Detrás de este principio que se repite como un mantra entre las autoridades sale a relucir un compromiso de hermandad y de solidaridad con España que a veces se antoja surrealista, sobre todo si se contrasta con la actitud desafiante, en otros tiempos casi chantajista, que ha interpuesto Marruecos a la hora de atar su colaboración con las pateras del Mediterráneo.

«Consideramos que España es un país de frontera con nosotros, España ha expresado el más profundo interés por Mauritania desde nuestra independencia», resume para explicar ese vínculo Abdel Kader Ould Mohamed, jurista, investigador y exviceministro de Exteriores, departamento dentro del que también fue director de Asuntos Europeos y Cooperación, además de cónsul general en Canarias. Riguroso conocedor de la realidad migratoria en su país y en el archipiélago -se dice que él es la verdadera «caja negra» de lo que se sabe sobre este fenómeno- zanja que «hay un drama, del que los dos países somos las grandes víctimas» y que existe «un eje estratégico tal entre Madrid y Nuakchot que no hay forma de luchar con resultados sin la cooperación más leal y estrecha». Le tortura dar respuesta a la pregunta de «cómo conseguir juntos que mejore la situación» y se contesta que urge un comité bilateral que estudie ya soluciones. Se puede como se pudo en 2006, recuerda, cuando con la ayuda de Mauritania se logró reducir a cero la salida de cayucos hasta el año 2015.

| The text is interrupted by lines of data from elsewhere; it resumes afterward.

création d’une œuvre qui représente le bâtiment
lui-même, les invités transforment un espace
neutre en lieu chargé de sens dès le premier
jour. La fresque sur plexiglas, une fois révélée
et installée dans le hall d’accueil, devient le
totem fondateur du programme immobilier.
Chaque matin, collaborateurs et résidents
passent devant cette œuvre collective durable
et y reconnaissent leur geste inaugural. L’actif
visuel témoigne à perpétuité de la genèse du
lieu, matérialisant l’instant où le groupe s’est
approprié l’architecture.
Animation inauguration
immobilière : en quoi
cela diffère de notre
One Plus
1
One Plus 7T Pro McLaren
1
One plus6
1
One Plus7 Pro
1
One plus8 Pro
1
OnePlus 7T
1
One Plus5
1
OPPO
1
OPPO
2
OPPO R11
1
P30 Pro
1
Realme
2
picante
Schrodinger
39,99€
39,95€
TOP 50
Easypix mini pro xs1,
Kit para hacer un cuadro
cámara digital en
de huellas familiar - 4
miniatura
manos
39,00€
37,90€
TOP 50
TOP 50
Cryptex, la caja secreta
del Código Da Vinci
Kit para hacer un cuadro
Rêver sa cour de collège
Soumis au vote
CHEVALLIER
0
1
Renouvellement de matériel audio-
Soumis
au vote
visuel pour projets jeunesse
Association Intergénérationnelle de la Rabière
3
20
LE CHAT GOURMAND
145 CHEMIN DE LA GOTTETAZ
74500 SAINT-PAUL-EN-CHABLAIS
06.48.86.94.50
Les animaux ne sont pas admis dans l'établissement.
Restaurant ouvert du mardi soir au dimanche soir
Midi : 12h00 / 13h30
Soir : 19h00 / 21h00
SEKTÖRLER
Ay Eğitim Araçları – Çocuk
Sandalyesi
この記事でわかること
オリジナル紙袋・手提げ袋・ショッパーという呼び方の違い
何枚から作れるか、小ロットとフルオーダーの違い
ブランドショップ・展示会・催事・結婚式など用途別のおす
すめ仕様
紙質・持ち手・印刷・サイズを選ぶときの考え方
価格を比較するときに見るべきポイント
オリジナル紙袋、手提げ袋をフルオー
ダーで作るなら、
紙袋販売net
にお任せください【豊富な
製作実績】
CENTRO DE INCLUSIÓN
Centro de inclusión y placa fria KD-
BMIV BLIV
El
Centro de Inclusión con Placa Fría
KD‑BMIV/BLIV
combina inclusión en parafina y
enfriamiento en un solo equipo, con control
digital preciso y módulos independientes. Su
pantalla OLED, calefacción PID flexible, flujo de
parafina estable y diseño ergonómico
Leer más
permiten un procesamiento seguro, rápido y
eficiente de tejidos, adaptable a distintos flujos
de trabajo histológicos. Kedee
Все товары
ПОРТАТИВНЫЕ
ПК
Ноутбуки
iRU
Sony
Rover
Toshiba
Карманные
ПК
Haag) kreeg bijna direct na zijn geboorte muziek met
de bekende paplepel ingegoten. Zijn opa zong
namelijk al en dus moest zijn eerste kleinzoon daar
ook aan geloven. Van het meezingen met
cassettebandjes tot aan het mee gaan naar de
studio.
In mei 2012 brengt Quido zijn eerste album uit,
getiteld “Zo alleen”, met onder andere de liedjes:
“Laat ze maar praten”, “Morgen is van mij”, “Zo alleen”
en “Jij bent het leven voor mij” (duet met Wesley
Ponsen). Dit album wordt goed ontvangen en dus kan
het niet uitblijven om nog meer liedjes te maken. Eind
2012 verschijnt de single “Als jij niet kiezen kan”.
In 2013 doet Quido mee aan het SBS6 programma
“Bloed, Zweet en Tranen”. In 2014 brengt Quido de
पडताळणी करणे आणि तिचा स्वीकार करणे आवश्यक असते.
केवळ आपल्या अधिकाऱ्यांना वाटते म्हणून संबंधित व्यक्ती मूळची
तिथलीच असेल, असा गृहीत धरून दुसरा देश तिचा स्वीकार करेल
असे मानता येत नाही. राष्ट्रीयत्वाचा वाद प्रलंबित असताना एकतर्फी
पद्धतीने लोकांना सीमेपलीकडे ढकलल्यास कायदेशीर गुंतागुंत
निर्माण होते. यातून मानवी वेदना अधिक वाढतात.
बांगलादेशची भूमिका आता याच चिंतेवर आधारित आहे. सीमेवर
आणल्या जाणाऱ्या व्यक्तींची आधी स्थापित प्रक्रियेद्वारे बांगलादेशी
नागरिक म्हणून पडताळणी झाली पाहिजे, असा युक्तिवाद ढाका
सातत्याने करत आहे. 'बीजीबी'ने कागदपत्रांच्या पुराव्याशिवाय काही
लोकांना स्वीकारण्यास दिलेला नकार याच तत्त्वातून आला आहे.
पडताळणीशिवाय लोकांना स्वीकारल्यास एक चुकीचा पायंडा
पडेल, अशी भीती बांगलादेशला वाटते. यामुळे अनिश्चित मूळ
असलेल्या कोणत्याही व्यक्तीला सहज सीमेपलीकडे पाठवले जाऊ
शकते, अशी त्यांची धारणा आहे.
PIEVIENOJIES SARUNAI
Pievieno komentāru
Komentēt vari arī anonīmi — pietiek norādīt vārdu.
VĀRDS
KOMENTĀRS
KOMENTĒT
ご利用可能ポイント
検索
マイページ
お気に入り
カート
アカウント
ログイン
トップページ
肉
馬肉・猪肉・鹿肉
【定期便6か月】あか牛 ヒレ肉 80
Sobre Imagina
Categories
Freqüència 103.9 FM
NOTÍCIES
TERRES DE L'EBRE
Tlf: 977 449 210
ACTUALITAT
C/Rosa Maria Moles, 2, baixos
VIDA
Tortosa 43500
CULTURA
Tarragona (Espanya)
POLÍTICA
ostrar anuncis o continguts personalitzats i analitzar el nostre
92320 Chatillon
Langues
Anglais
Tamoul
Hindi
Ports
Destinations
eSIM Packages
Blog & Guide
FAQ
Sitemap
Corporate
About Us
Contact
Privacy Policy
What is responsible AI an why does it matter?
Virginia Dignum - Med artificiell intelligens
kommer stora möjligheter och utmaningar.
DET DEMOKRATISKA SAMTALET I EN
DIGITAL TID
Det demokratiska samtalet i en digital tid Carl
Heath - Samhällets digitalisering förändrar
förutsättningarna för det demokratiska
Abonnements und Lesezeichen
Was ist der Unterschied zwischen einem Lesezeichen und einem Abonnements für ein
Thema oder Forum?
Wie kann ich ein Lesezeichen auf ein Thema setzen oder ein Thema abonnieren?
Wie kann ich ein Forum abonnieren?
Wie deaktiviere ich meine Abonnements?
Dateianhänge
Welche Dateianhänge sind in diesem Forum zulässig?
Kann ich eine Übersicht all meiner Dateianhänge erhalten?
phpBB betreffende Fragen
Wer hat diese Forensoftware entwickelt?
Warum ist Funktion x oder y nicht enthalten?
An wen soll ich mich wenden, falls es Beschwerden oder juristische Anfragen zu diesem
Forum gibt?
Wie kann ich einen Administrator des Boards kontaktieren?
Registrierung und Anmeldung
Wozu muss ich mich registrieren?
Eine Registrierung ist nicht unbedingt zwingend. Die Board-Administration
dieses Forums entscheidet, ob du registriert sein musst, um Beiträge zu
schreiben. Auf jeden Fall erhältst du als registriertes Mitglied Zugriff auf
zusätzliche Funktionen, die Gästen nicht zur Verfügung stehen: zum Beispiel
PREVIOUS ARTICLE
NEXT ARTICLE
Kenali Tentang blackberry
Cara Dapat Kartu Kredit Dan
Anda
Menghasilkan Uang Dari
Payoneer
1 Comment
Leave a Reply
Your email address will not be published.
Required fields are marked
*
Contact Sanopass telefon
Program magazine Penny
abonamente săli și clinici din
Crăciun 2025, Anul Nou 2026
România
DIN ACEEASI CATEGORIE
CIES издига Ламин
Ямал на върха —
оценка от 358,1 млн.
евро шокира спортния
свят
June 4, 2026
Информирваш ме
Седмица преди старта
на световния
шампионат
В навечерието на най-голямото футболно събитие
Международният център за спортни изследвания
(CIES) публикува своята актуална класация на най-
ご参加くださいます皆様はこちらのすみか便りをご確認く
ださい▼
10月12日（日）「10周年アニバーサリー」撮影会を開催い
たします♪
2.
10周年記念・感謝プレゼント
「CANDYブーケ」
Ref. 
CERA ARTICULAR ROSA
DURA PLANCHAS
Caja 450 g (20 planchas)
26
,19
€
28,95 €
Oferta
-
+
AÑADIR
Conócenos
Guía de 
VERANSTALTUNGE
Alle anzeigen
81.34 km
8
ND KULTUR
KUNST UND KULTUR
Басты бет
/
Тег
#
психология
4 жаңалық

Mientras un proceso de estudio de esas características se pone en marcha o no, este país humilde demuestra su entrega abortando salidas irregulares hacia España. Entre el 11 de octubre y el 11 de noviembre, 800 aspirantes a emigrar fueron reconducidos a sus respectivos países por las fronteras mauritanas, 3.700 en lo que va de año, datos oficiales que facilita su ministro del Interior. No son cifras deslumbrantes cuando el número de los que han alcanzado el archipiélago ascendía a 15 de noviembre a casi 17.000, pero es muy revelador precisar que la mitad matemática de ellos lo ha hecho en el transcurso del último mes. Coincidiendo con el momento, no solo del buen tiempo que anima a zarpar, sino de que Mauritania se viera obligada sin más demora a destinar una parte importante de sus fuerzas de seguridad y vigilancia a trabajar en el Covid.

«Tuvimos que concentrar muchos esfuerzos en supervisar e investigar las condiciones sanitarias en las que venía el personal de los grandes barcos llegados de Europa, se trataba de determinar o no confinamientos, y esto nos ha exigido mucho trabajo, de modo que hemos tenido que repartir todos nuestros recursos entre esta tarea y el control de la inmigración ilegal», explica el comandante Moulaye. «Quiero recalcarlo, -agrega- porque en ese periodo muchos emigrantes de países vecinos han aprovechado la circunstancia para utilizar a Mauritania como país de tránsito hacia Europa, han encontrado un hueco y no lo han dejado pasar».

Cuando se dé esa oportunidad, la verdadera sensación es que nada parará a ninguno de los que están a la espera de los cayucos. No a Chacel, de solo 12 años, que en su casa de Cité Plage, barrio de la capital donde empiezan a ser mayoría los inmigrantes que ya no caben en el gueto de Medina Trois, fantasea triste con ser futbolista «El mar es muy peligroso, pero tengo esa pasión y todo lo que haya que hacer para llegar a España me parece fácil. Podré soportarlo». Tampoco detendrá a Ibrahim, que sentencia su marcha desde Nuadibú: «Esto es muy claro: o miseria o riesgo... No me asusta, dos mil euros y me tiro ahora mismo seguro al cien por cien. Lo juro».